So the Prisoner rearranges their cell and attempts jailbreaks/cellbreaks, but can't leave the prison entirely. Periodically the Prisoner is "thrown into" solitary, as a reminder of the limitations that cannot be breached, despite the Prisoner's ability to alter their cell.

Am I on track, or way off base?
Everything I wish for myself, I wish for you also.

Template

I'm still learning BIP.  Not thought on it in a while.

In my mind, I'd embedded the BIP in a desert.  The sandy kind, with nothing but hot and dry in practically every direction a dying man can walk.  The prison campus could, in this case, be the union of all possible (human) reality tunnels.  Everything that one can sense, believe, or imagine.  One's personal cell, assuming it remains unmolested most of the time, could be a better representation of a physical body.

With the desert metaphor, I got the phrase, "Break down every wall.  Die in the desert."

Sheered Völva

I suspect that in the minds of many people born from about the 1960s on, say the word "Dungeons" and they will think "and Dragons."
▬▬▬
◆ **JOB 1**
Copy the rows from the start of the rows through the line holding "For every layout element, output its label, transcribe", inclusive.
The text and the rows have no connection to each other.

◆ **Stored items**
▬▬▬
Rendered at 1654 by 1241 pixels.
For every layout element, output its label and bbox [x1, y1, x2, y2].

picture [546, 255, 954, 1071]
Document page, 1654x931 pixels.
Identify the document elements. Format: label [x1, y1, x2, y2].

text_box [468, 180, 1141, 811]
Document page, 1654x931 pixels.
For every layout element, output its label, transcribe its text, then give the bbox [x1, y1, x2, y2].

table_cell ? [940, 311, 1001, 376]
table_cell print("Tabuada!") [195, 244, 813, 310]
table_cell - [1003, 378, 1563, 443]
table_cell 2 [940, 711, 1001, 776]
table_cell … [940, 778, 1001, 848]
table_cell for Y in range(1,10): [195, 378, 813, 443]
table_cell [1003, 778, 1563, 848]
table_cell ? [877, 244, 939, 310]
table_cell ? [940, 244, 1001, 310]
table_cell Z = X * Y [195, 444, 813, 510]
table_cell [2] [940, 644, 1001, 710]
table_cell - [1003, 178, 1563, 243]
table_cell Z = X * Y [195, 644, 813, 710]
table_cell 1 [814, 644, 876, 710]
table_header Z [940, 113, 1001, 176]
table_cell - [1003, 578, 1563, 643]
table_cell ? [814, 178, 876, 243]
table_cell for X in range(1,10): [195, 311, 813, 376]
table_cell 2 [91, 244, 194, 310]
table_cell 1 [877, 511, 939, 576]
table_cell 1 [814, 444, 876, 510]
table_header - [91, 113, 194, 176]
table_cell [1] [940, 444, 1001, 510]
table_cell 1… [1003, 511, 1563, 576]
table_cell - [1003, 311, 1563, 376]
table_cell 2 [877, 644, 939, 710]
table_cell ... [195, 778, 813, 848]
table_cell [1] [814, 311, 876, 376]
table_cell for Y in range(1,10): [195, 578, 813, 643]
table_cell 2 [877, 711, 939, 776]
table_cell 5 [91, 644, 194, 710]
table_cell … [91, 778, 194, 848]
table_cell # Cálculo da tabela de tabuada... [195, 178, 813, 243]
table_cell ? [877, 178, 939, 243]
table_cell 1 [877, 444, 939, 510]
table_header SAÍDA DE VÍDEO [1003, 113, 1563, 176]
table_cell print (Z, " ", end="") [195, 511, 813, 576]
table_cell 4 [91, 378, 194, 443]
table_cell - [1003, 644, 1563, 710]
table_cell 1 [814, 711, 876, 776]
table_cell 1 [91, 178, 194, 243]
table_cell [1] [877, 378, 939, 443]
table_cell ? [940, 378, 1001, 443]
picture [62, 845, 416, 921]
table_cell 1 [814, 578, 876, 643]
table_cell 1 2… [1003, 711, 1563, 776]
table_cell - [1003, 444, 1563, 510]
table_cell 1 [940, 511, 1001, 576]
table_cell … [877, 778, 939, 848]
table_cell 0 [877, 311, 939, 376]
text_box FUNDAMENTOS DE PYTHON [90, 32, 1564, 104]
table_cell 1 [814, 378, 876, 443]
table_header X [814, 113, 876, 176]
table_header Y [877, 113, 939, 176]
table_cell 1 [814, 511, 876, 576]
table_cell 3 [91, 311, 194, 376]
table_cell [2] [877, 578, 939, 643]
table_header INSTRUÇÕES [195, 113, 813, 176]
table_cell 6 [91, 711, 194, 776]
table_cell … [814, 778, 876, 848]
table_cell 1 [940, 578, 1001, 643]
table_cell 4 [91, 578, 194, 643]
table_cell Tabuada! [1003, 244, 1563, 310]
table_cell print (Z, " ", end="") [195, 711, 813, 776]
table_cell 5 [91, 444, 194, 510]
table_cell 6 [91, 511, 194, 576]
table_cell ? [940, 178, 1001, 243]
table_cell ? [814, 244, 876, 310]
▬▬▬
◆ **JOB 2**
In the prison metaphor text, what phrase came with the desert metaphor?

◆ **WRITTEN REPLY 1**
Rendered at 1654 by 1241 pixels.
For every layout element, output its label and bbox [x1, y1, x2, y2].

picture [546, 255, 954, 1071]
Document page, 1654x931 pixels.
Identify the document elements. Format: label [x1, y1, x2, y2].

text_box [468, 180, 1141, 811]
Document page, 1654x931 pixels.
For every layout element, output its label, transcribe its text, then give the bbox [x1, y1, x2, y2].

◆ **WRITTEN REPLY 2**
"Break down every wall. Die in the desert."